╔══

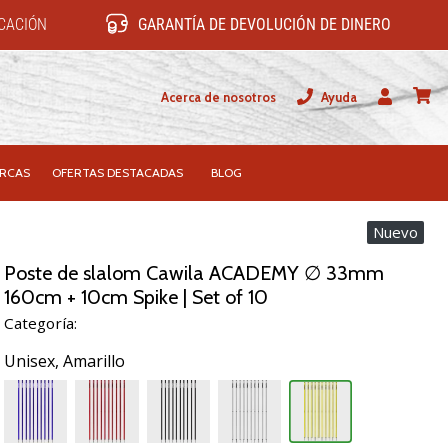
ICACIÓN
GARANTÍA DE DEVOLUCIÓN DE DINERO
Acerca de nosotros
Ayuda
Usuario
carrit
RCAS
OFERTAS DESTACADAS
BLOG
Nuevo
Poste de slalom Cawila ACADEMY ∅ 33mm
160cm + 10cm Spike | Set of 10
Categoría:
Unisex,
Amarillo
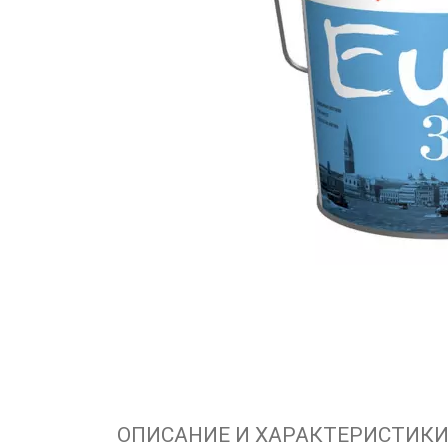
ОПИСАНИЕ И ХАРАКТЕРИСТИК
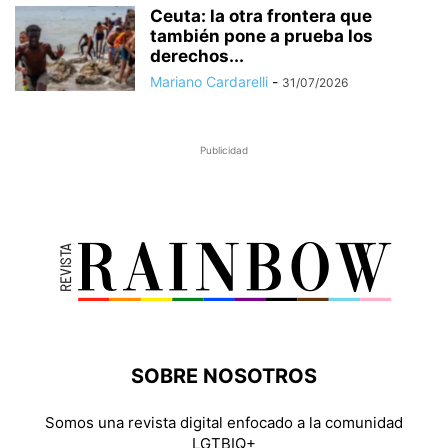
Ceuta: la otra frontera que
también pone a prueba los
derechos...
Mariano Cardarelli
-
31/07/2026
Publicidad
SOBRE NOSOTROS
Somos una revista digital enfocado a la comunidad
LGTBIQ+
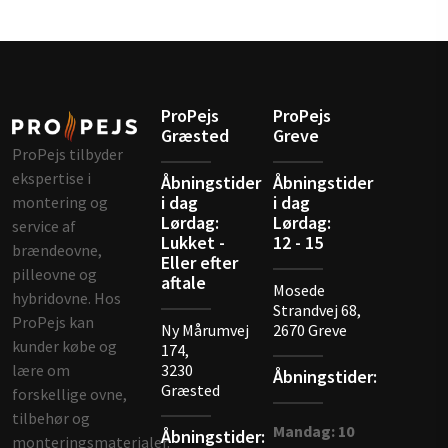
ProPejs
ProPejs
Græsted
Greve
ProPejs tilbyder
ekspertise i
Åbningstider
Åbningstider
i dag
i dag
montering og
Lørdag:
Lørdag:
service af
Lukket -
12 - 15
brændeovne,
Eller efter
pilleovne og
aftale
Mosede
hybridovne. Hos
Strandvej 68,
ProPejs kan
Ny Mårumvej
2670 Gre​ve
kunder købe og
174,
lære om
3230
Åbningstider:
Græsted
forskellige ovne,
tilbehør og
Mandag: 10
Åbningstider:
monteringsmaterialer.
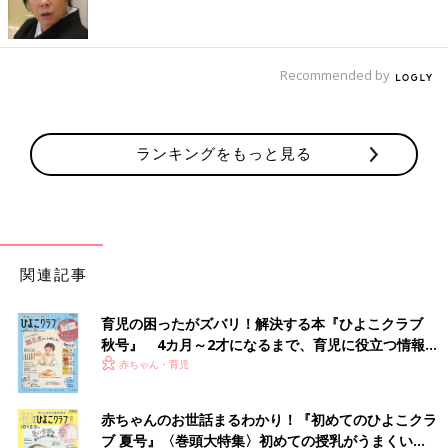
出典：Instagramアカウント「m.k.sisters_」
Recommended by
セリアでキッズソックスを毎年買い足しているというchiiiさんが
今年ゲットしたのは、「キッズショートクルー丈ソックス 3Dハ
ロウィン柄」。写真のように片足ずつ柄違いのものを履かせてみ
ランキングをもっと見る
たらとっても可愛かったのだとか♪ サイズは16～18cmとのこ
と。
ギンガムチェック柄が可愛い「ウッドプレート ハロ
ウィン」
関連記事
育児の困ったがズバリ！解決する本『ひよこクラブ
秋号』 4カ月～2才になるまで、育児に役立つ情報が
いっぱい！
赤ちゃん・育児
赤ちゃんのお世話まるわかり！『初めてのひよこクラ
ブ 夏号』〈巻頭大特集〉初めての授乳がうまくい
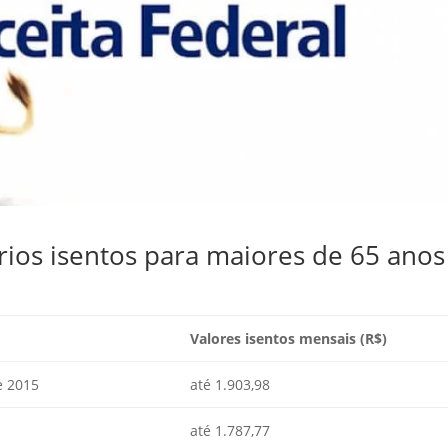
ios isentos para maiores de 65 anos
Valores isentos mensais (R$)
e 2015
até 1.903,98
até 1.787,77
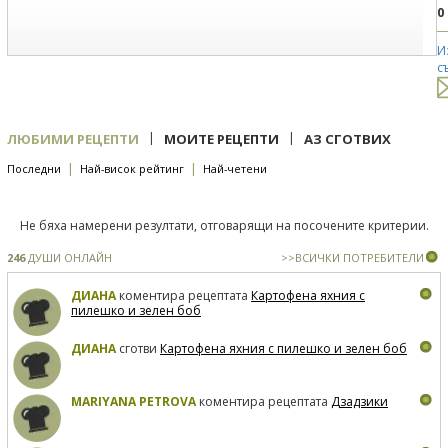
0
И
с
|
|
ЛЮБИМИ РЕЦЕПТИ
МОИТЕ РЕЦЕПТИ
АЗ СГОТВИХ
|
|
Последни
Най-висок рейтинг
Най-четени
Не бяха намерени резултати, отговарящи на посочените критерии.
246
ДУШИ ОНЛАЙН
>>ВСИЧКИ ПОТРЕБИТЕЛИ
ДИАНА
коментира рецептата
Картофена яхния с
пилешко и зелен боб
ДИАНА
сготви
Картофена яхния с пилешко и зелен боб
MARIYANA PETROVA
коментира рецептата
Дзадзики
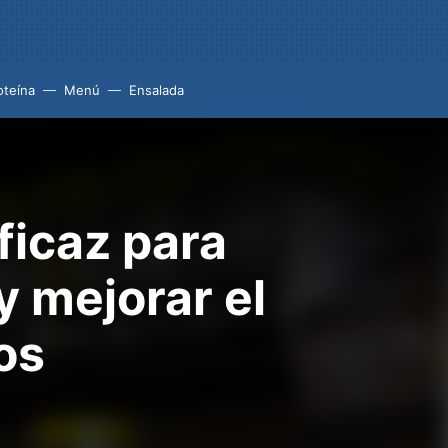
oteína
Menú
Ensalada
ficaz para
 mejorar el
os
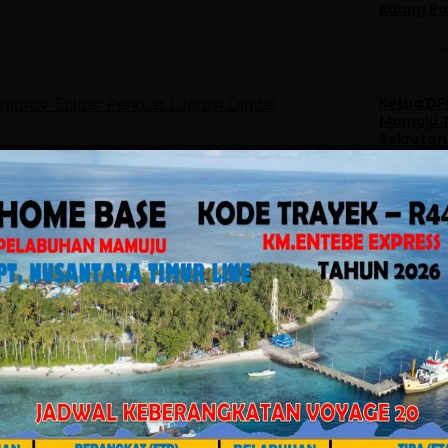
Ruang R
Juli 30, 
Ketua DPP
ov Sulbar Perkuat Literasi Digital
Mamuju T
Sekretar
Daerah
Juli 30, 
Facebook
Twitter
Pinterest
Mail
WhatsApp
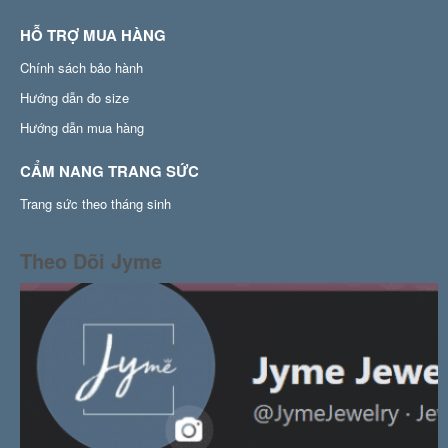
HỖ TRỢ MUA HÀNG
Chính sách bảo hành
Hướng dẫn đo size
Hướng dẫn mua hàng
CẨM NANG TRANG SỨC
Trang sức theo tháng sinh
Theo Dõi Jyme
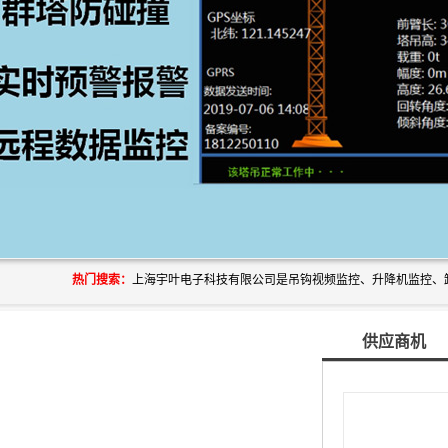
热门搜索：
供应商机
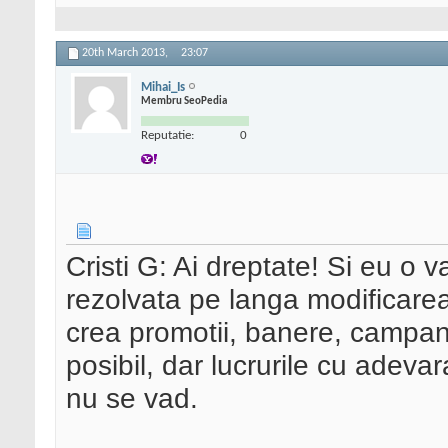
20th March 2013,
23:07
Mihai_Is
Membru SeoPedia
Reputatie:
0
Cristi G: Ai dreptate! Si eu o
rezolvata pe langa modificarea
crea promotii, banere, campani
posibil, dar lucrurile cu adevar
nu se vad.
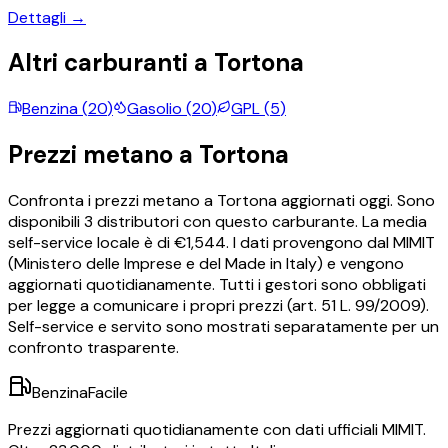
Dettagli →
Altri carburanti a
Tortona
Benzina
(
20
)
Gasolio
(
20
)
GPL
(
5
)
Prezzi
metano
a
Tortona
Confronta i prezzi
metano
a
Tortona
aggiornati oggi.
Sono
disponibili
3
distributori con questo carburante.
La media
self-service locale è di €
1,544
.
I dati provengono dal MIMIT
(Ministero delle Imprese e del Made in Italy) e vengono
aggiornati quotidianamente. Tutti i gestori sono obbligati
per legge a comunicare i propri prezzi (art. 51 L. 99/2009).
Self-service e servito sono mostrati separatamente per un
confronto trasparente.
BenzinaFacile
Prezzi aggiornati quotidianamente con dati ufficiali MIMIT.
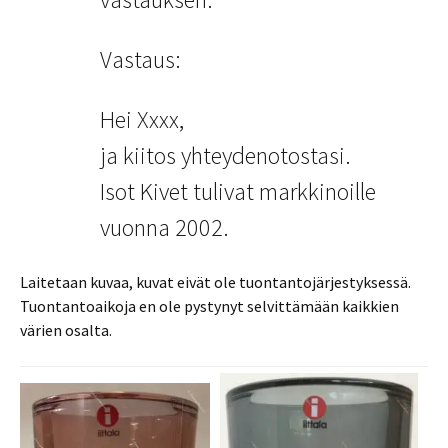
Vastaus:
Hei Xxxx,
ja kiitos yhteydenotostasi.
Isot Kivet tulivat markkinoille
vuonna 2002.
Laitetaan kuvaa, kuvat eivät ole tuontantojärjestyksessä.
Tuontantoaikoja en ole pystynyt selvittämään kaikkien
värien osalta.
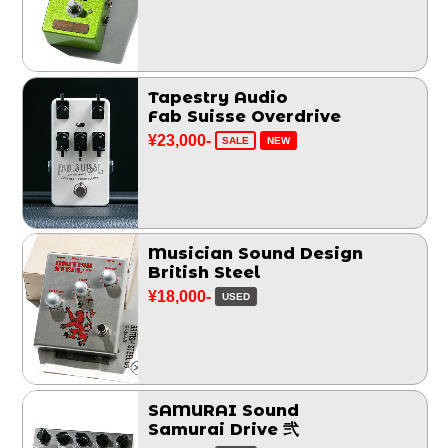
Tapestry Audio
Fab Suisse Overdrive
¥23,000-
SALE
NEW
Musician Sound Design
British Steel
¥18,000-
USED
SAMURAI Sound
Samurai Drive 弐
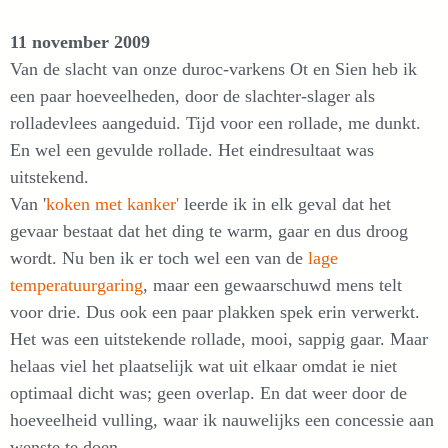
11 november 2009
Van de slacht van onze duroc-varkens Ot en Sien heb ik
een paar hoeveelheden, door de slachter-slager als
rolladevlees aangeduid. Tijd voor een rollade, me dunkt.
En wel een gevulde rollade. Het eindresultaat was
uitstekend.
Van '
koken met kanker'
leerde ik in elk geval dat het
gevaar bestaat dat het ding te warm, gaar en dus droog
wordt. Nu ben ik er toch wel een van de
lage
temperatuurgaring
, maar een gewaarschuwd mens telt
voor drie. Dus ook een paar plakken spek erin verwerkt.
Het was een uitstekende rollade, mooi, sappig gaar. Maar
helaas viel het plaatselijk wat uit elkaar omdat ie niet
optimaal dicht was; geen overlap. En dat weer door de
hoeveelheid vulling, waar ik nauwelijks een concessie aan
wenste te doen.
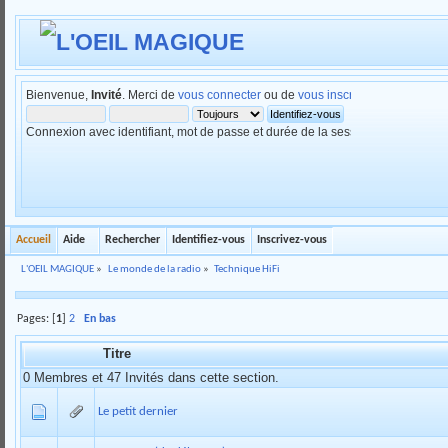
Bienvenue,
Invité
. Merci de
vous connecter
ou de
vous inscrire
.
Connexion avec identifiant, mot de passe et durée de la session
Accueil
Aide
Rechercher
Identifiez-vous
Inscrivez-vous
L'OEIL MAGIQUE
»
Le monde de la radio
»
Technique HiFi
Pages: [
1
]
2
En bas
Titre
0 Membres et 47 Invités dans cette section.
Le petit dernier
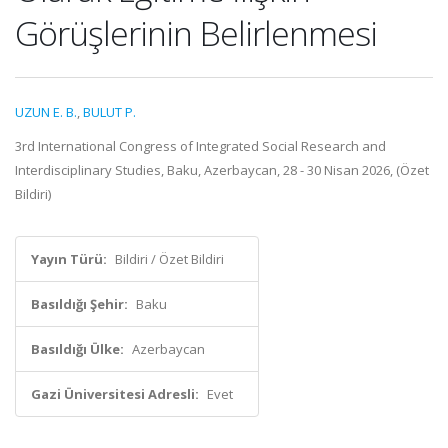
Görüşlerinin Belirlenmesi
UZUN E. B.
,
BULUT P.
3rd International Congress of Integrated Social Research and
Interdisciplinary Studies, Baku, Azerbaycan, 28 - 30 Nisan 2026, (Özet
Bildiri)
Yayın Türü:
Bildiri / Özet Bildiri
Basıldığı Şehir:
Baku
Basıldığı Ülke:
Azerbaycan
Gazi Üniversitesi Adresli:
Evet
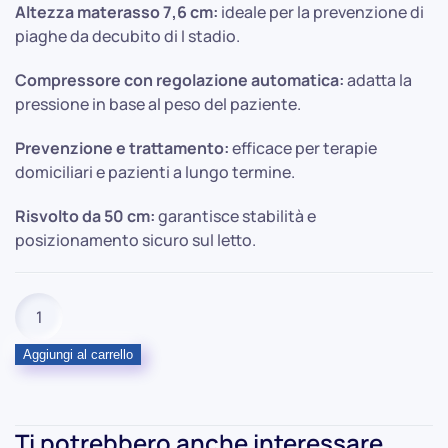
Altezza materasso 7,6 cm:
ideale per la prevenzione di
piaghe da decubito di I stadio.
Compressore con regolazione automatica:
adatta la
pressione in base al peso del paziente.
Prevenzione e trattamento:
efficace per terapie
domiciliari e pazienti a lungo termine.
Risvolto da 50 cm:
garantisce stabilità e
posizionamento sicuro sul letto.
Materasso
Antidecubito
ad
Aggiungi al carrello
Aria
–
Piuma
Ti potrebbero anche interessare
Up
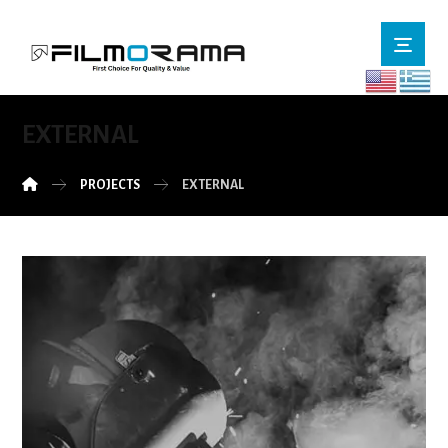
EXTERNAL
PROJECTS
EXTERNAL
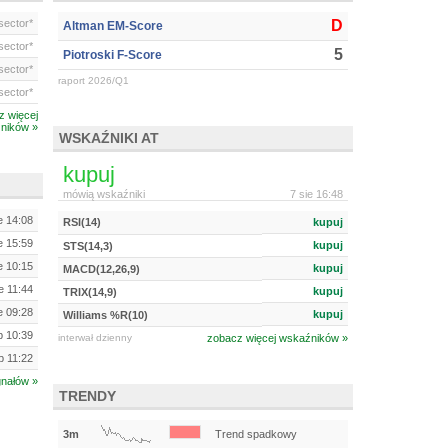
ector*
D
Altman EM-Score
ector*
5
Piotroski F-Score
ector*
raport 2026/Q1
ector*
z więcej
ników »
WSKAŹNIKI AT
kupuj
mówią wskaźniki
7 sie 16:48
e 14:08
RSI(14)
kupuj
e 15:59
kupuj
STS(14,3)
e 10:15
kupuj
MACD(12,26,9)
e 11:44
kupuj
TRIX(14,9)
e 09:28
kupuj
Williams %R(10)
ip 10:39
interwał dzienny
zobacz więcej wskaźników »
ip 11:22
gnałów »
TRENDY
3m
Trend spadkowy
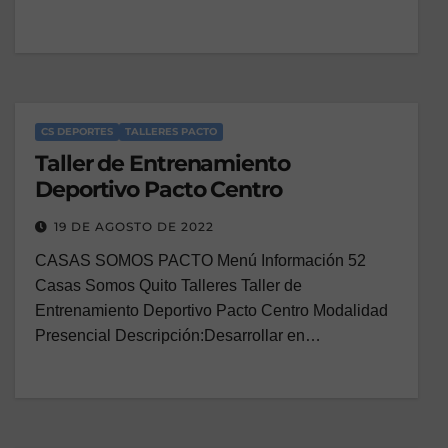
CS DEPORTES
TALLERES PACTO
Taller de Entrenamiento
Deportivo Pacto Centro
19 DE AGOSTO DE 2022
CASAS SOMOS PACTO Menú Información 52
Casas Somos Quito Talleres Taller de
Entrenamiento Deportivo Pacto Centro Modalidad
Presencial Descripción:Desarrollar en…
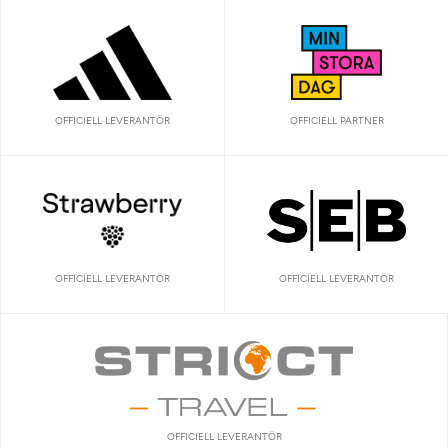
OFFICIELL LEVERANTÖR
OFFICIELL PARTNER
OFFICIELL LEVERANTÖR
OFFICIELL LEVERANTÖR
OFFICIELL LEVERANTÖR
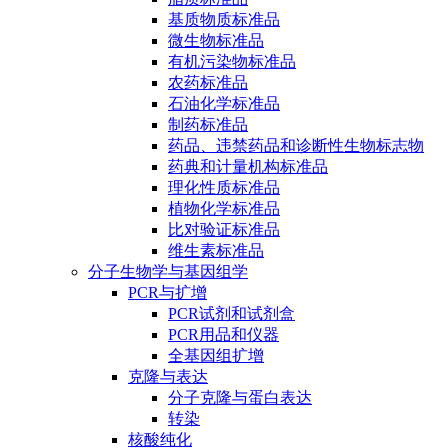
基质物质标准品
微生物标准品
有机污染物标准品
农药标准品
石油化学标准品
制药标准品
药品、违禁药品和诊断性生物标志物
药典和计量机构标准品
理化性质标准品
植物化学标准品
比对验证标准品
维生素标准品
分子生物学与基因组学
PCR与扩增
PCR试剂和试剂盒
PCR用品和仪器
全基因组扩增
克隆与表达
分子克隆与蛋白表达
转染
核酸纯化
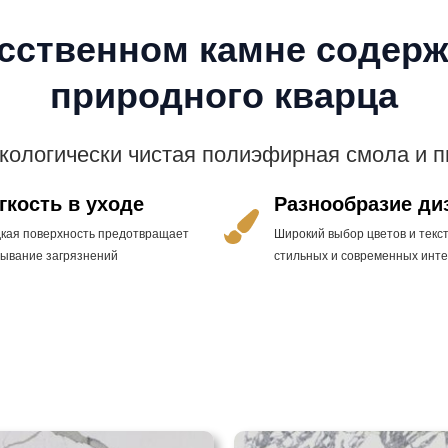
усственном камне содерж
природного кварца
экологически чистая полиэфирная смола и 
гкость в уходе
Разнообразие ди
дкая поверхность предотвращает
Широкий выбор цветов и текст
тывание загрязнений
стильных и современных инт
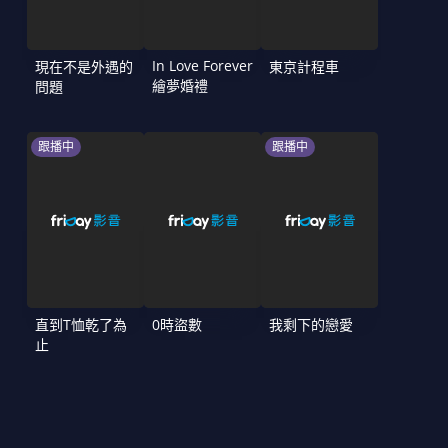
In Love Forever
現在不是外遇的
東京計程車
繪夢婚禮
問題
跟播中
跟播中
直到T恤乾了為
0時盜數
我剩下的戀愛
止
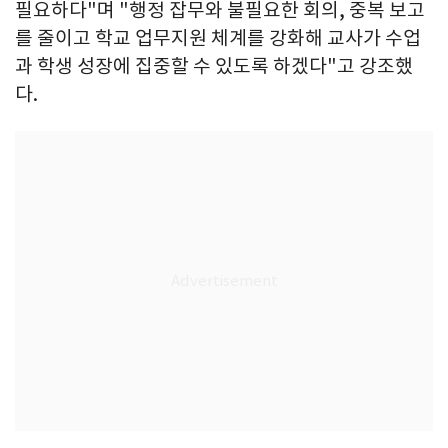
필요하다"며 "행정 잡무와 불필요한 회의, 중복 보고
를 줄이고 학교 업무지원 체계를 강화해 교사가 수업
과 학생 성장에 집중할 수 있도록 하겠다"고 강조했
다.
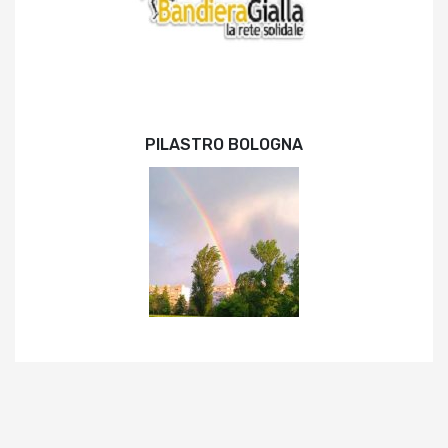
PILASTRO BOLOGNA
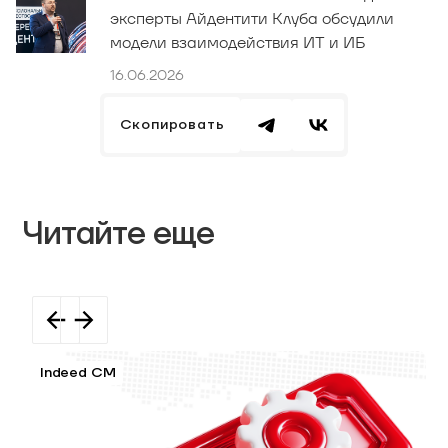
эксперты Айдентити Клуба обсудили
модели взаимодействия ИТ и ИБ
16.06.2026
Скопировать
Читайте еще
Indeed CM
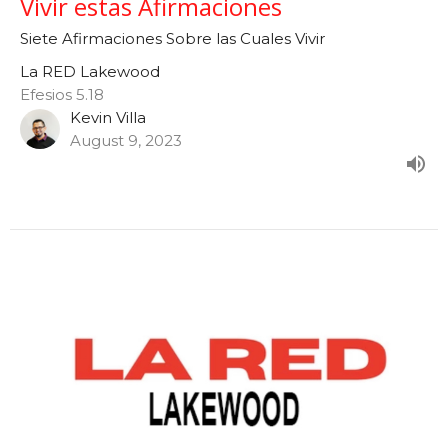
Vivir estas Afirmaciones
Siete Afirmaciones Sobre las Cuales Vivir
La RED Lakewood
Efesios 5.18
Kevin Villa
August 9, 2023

╚══

Going through the data above, state how many lines include the word "яхния"; only that number is needed.

2